Книги

Поиск-82: Приключения. Фантастика

22
18
20
22
24
26
28
30

Дождил сентябрь. Башанлык тихо лежал под моросящим небом, затаился в недобром безмолвии — не за горами уж зима, и будет она голодной ныне. Даже кабак, царево кружало, питухами теперь оскудел. Хромой балалаешник, трезвый и несытый, музыки плачевные наигрывал в лад редким захожим гостям. Лишь завод по-прежнему стонал, ухал молотами. Но и в его уханье что-то недоброе слышалось, водяные колеса у плотины скрипели надрывнее, будто и бездушные машины близкую людскую бескормицу загодя оплакивали...

От края до края заполонили, обложили небо низкие тучи, сыплет холодный мелкий дождь. Равнодушные тучи. Им дела нет, что надо же холмам, рощам, зверям, людям хоть на минуту, хоть изредка увидеть солнечный свет... Нет неба, нет солнца. Словно и не будет их уже никогда...
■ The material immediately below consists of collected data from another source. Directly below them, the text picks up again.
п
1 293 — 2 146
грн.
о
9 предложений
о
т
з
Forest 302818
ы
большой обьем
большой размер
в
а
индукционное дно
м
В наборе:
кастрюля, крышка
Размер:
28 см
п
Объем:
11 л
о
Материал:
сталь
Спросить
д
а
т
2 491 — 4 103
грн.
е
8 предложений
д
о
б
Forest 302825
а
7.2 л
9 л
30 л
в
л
И под этот осенний дождь грянула на Башанлык странная тишина. День не праздничный, будний, рабочий — а завод не гомонит, не ухает, молоты умолкли, на подъездных дорогах таратайки не скрипят, возчики на лошадей не шумят, замер завод неурочно.

А перед двором канцелярским работная толпа, ропщет множеством голосов, сумятится. И, знать, некому тот ропот глухой расколоть криком властным, ременным хлестом: управитель в Екатеринбург отбыл, солдатская команда опять беглых ищет по уезду.
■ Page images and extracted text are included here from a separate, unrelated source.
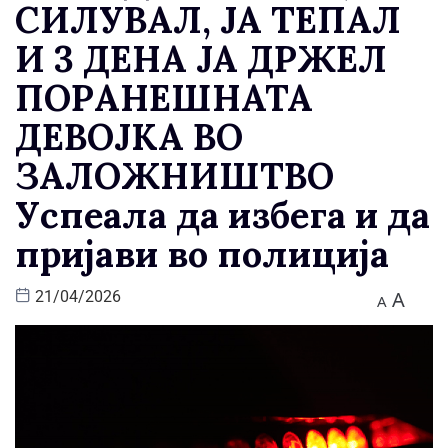
СИЛУВАЛ, ЈА ТЕПАЛ
И 3 ДЕНА ЈА ДРЖЕЛ
ПОРАНЕШНАТА
ДЕВОЈКА ВО
ЗАЛОЖНИШТВО
Успеала да избега и да
пријави во полиција
A
21/04/2026
A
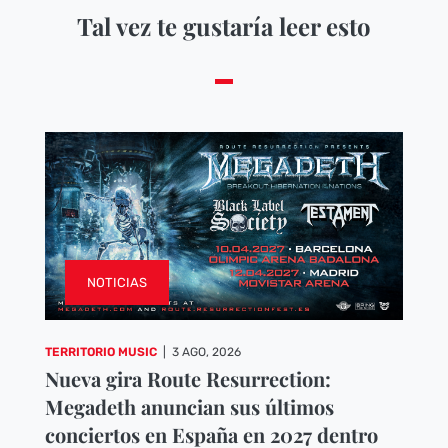
Tal vez te gustaría leer esto
NOTICIAS
TERRITORIO MUSIC
|
3 AGO, 2026
Nueva gira Route Resurrection:
Megadeth anuncian sus últimos
conciertos en España en 2027 dentro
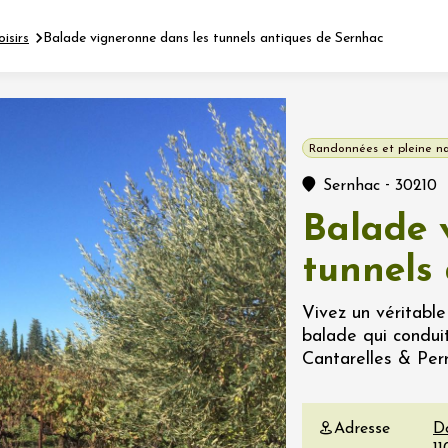
oisirs
Balade vigneronne dans les tunnels antiques de Sernhac
Fermer l'agenda
Randonnées et pleine n
nt
-
Sernhac
30210
Balade 
let 2026 - 31 août 2026
tunnels
Viticole en Land
Vivez un véritable
au domaine
balade qui condui
e du Clos
Cantarelles & Perr
s
let 2026 - 01 septembre
Adresse
D
 plus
Тюрьма да контора — всему основа. Потому забор вокруг подворья высок и прочен, ворота железом обиты. От вражеской рати впору отсидеться, тем паче от толпы разбродной, неоружной. Но не таков господин Тарковский, чтоб — от кого? — от быдла немытого осаду терпеть! Кипит в нем голубая кровь — разогнать чернь, пороть, на цепь! Но как разгонишь — при тюрьме караул в пяток солдат...
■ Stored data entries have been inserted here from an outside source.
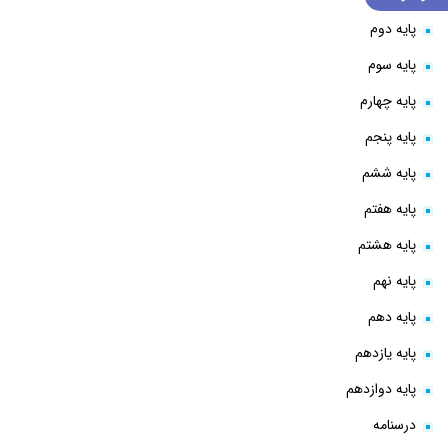
پایه دوم
پایه سوم
پایه چهارم
پایه پنجم
پایه ششم
پایه هفتم
پایه هشتم
پایه نهم
پایه دهم
پایه یازدهم
پایه دوازدهم
درسنامه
Канцелярского подьячего малоприятная рожа приснилась Гореванову... К какой еще напасти экой сон несуразный?

— Да пробудись ты!

Не сон... Тьфу!

— К черту, к лешему, к Анкудинову иди! Я из дозора ночью приехал, спать хочу...

— Господин комендант за тобою послать изволил, неладное у нас деется! Бунт у нас! Подымай казаков, к конторе веди!

Подьячий, как утопленник: мокрый, грязью измазан — должно, полз бороздой огородной. Уж не до спеси, верещит слезно:

— Скорее, не то смертоубийства не миновать! К конторе подступили, слова воровские кричат, грозят!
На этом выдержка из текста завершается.